Hummus has become hugely popular in North America in the last few years, with Sabra being the most popular brand and rightly so: it’s very tasty and available in the deli section of most supermarkets.  However, it’s not cheap.  A small container of Sabra costs several dollars and won’t last a single sitting for one (also, it might give you listeria).  For roughly half of the retail price you can prepare twice the serving size at home in under 5 minutes.

Better Than Sabra Hummus

Better Than Sabra Hummus


  • 1 - 15oz can chickpeas (garbanzo beans)
  • 1/3 cup tahini
  • 3 Tblsp lemon juice
  • 2 Tblsp olive oil
  • 2 cloves garlic, crushed
  • 1 tsp kosher salt
  • dash of ground cumin
  • dash ground paprika for garnish (optional)

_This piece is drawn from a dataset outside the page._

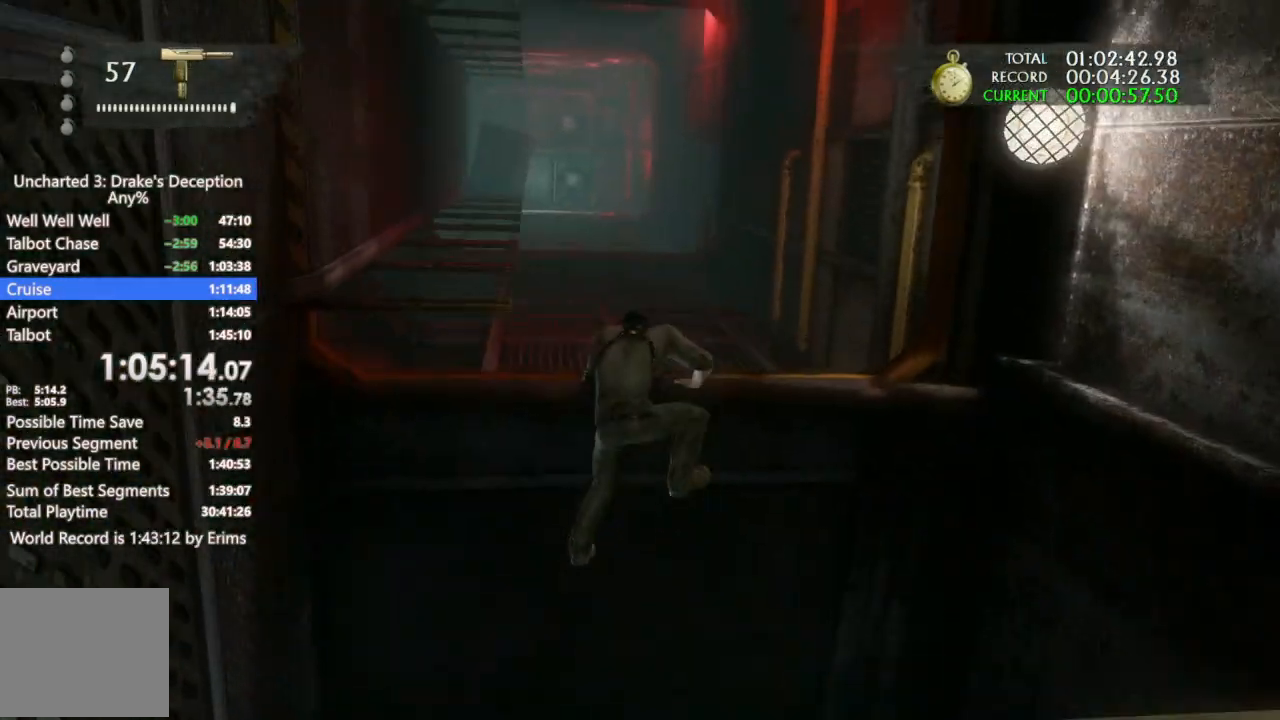
{"buttons": [], "left_stick": "up", "right_stick": "center", "events": [[133, "DPAD_LEFT", "down"], [200, "DPAD_LEFT", "up"], [333, "CROSS", "down"], [400, "CROSS", "up"]]}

  1. Strain the chickpeas from it's water, setting both aside.
  2. In a blender or food processor, combine tahini, lemon juice, olive oil, and garlic. Blend until creamy.
  3. Add chickpeas, salt, and cumin to the food processor. Blend for about a minute, then taste test it. If its dry, add a tablespoon of the chickpea liquid and blend for another 30 seconds.
  4. Repeat by tasting, adding a tablespoon of liquid, and blending again until the desired consistency is achieved. Some prefer theirs more wet or more dry. Smoothness is achieved by blending for several minutes and providing adequate water.
  5. When serving, sprinkle paprika over the top for garnish.


Tahini is a lot like "natural" peanut butter in that the oils will separate in it's container. You will need to stir the tahini well before adding to the hummus. I find this step to be the most annoying, but its necessary. Do not just add all the tahini oils from the top -- take a few minutes and stir it well before using.

The friction from your blender or food processor will warm up the hummus, so I suggest refrigerating for an hour before serving, but its certainly edible right away.  Serve with dipping vegetables, chips, pretzels, or toasted pita bread wedges.

Using this base recipe you can get creative with additional flavors.  Try adding one of the following for a twist: avocado, artichoke, sun dried tomato, grated Parmesan cheese, roasted red peppers, chipotle peppers, or try replacing the lemon juice for lime juice.